Atmospheric rivers (ARs) are filamentary systems which perform nearly all of the poleward moisture transport through the midlatitudes. When these systems are lifted---for instance when impinging on local topography---they can produce substantial precipitation which ranges from beneficial to destructive, sometimes providing essential water resources and sometimes leading to devastating floods. With this in mind, it is critical for planning and preparedness purposes to project the response of ARs to climate change. Open questions remain however, highlighting the need for a better understanding of the physical processes behind the AR response to climate change. To address these gaps in understanding, ARs are simulated in an aquaplanet, an idealized global climate model without land, sea ice, topography, or seasonality.

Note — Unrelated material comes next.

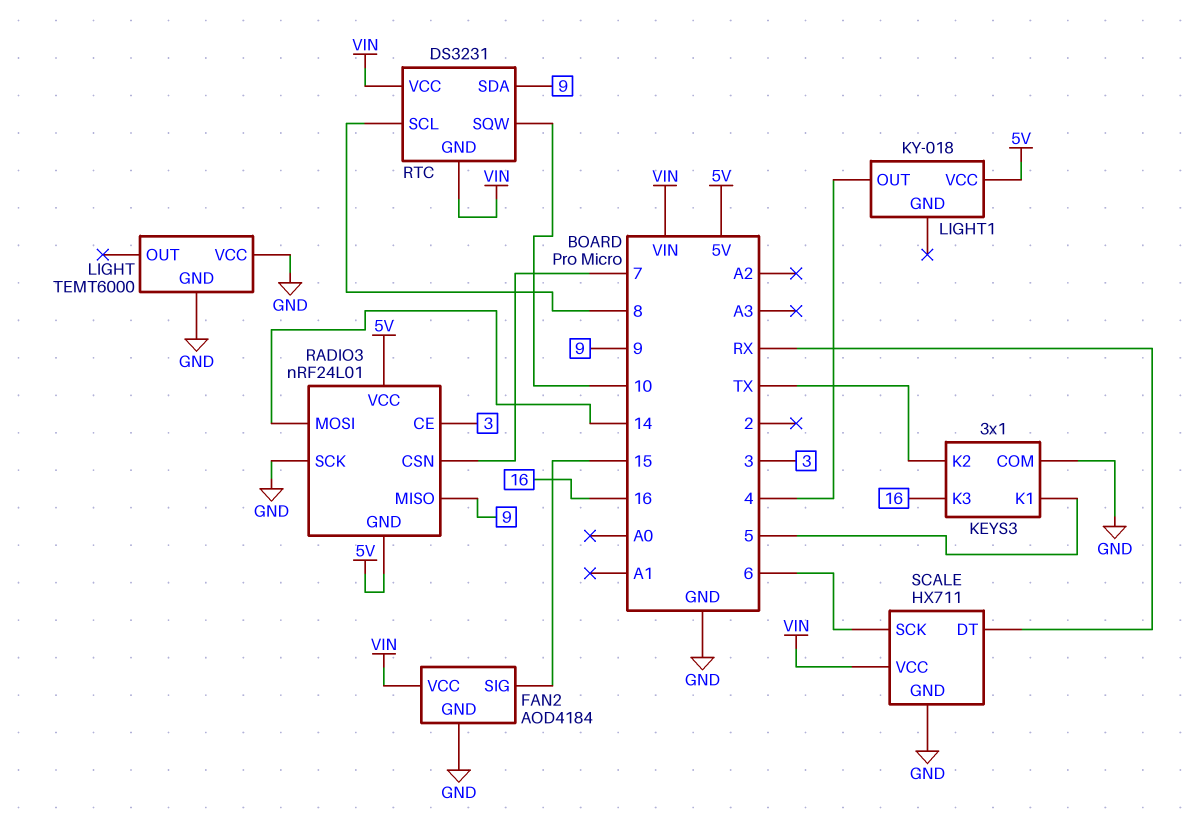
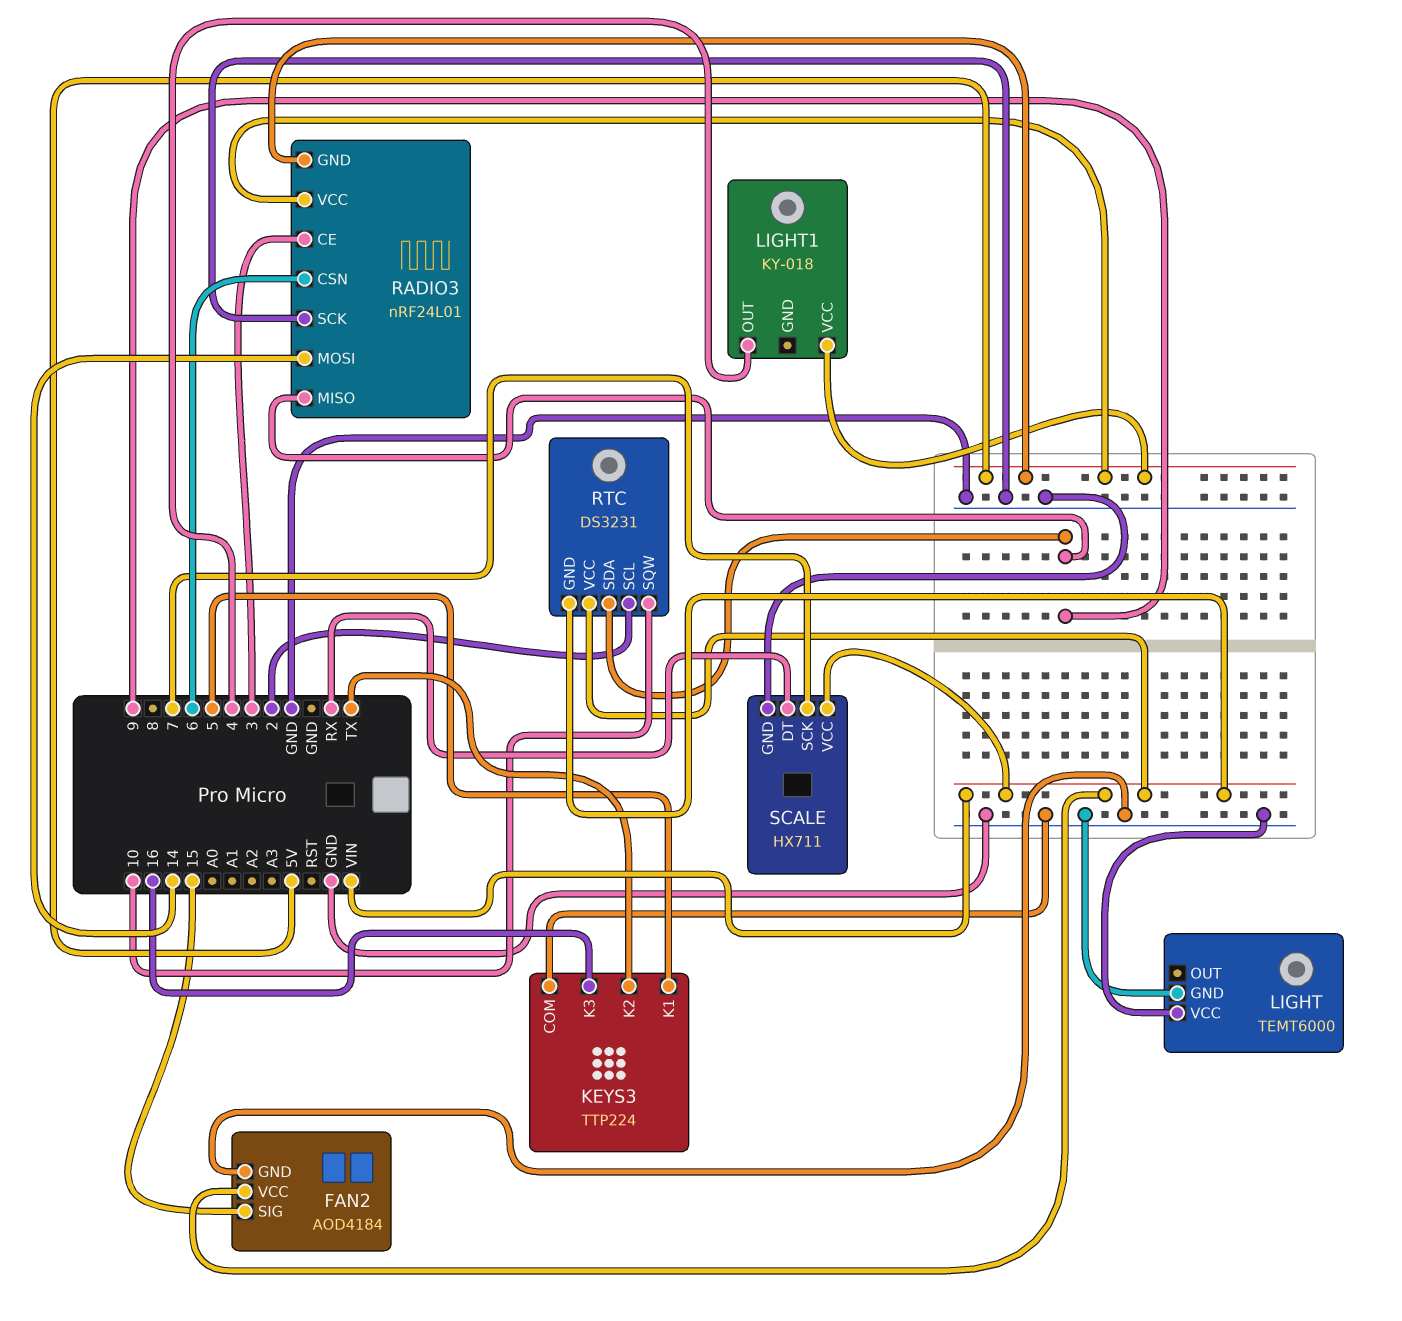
KEYS3: 3x1 -> TTP224
RADIO3 pin CSN: 7 -> 6
RTC pin SCL: 8 -> 2
SCALE pin SCK: 6 -> 7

A time-invariant ``Baseline'' sea-surface temperature (SST) distribution is prescribed for a reference run, while each test run applies a uniform increase (plus two, four, and six Kelvin) over the Baseline distribution to isolate the response of ARs to warming SSTs and assess sensitivities.
Under SST increases, zonal mean AR occurrence frequency increases everywhere, mostly due to enhancements in AR size. These AR occurrence frequency increases are greatest at higher latitudes as storm tracks shift poleward with SST warming. Zonal and areal means of AR integrated water vapor (IWV) show that AR moisture is enhanced at rates greater than predicted for surface moisture by the Clausius-Clapeyron relation with respect to SST warming. Vertical profiles of relative humidity (RH) and temperature show that this ``super-Clausius-Clapeyron'' IWV increase masks RH decreases at upper levels which are related to upper-tropospheric warming that far outpaces the prescribed SST increases. Zonal and areal means of AR IWV transport (IVT) show lower increases with SST warming than for IWV; a simple linear decomposition of AR IVT into moisture and wind components shows that a slowing of mean AR wind speeds attenuates the IVT response. Zonal mean AR precipitation rates exhibit a complicated response characterized by increases in some latitude bands and decreases in others. A linear decomposition of AR precipitation rates like that performed for AR IVT once again shows a compensatory relationship between AR moistening and weakening dynamics, in this case mid-tropospheric vertical velocities.
Increases in AR size as SSTs warm are examined separately. Cross-sections of AR IVT are approximated with Gaussian functions with three fit parameters: AR background IVT, AR IVT exceedance above the background, and the breadth of the AR IVT profile, defined as the distance through which 95\% of the IVT exceedance occurs. From both the AR IVT cross-sections and their Gaussian approximations are derived four measures of AR width in total. All widths are enhanced with SST warming, mostly as a result of enhanced background IVT statistics and increased AR IVT profile breadth. IVT profile breadth changes are driven mostly by Clausius-Clapeyron moderated moisture increases, though changes to AR wind profiles also play a role.